Morgan is even careful to bake that into doctors' production reports, excluding any retail items: food, nutritional supplements, treats, e-collars, anything else like that.

So that's that for specialty practices without their own general practices. Morgan makes sure everyone in the hospital and out in the veterinary community hospitals knows these emergency and critical care hospitals aren't looking to cannibalize anyone's product sales.

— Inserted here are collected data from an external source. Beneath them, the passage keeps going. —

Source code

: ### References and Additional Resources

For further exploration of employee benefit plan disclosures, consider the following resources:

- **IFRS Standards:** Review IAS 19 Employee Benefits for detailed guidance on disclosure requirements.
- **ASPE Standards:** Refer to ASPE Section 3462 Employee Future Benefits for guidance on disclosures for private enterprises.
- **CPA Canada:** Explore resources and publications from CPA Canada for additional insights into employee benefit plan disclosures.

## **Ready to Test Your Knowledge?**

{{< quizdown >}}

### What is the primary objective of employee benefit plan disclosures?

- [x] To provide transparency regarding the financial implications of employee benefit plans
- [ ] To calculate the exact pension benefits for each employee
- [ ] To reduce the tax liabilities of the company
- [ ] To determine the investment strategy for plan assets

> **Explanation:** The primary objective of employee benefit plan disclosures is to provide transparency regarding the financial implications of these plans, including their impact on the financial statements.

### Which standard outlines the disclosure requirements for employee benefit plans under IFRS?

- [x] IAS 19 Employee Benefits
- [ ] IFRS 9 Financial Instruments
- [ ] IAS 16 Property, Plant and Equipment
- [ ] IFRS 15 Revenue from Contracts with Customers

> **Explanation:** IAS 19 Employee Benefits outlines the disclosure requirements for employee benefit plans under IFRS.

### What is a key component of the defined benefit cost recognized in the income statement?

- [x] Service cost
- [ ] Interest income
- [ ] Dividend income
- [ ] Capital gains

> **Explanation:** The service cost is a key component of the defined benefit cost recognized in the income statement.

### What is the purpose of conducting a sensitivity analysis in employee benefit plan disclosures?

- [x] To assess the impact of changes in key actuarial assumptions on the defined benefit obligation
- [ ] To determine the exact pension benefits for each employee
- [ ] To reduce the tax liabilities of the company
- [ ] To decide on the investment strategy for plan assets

That said, Morgan says she does see an opportunity for “definite positive collaboration” between hospitals and pet stores-especially in education. Back in the day, Morgan worked at a grooming facility with a boutique pet store next to it, and she remembers some of the information that well-intentioned and passionate sales reps shared with groomers and pet store employees was “contradictory to what we're communicate in veterinary medicine.”

“I would be more apt to use a pet store if they could say their products were veterinarian-approved."

“You get this hype surrounded by new products and innovation in retail, and it sounds good and it's so colorful and exciting to present to clients,” she says, “but there's just not enough medicine to back up [those claims].

“Now, I feel bad about the food I was pushing on clients, bad for overall nutrition.”

Educational collaboration and trust between veterinarians and veterinary technicians sharing substantiated medicine with pet store team members “could be really beneficial,” she says. Picking diets, picking toys for the right age of pets and providing the latest information on effects of over-the-counter supplements and other items could really help the pet owners and help everyone concerned learn the right thing to recommend.

“Pet owners want their animals to be healthy,” she says, and fad diets and human trends in nutrition can get those well-meaning clients going down the wrong road. It comes in behavior, too, with pet owners not knowing what normal behavior is and excusing signs of stress and bad socializing in their pets.

“I would be more apt to use a pet store if they could say their products were veterinarian-approved,” she says. “It's just like those [human medicine ads],” she says. “Please consult with your primary care physician before drastically changing up your diet.”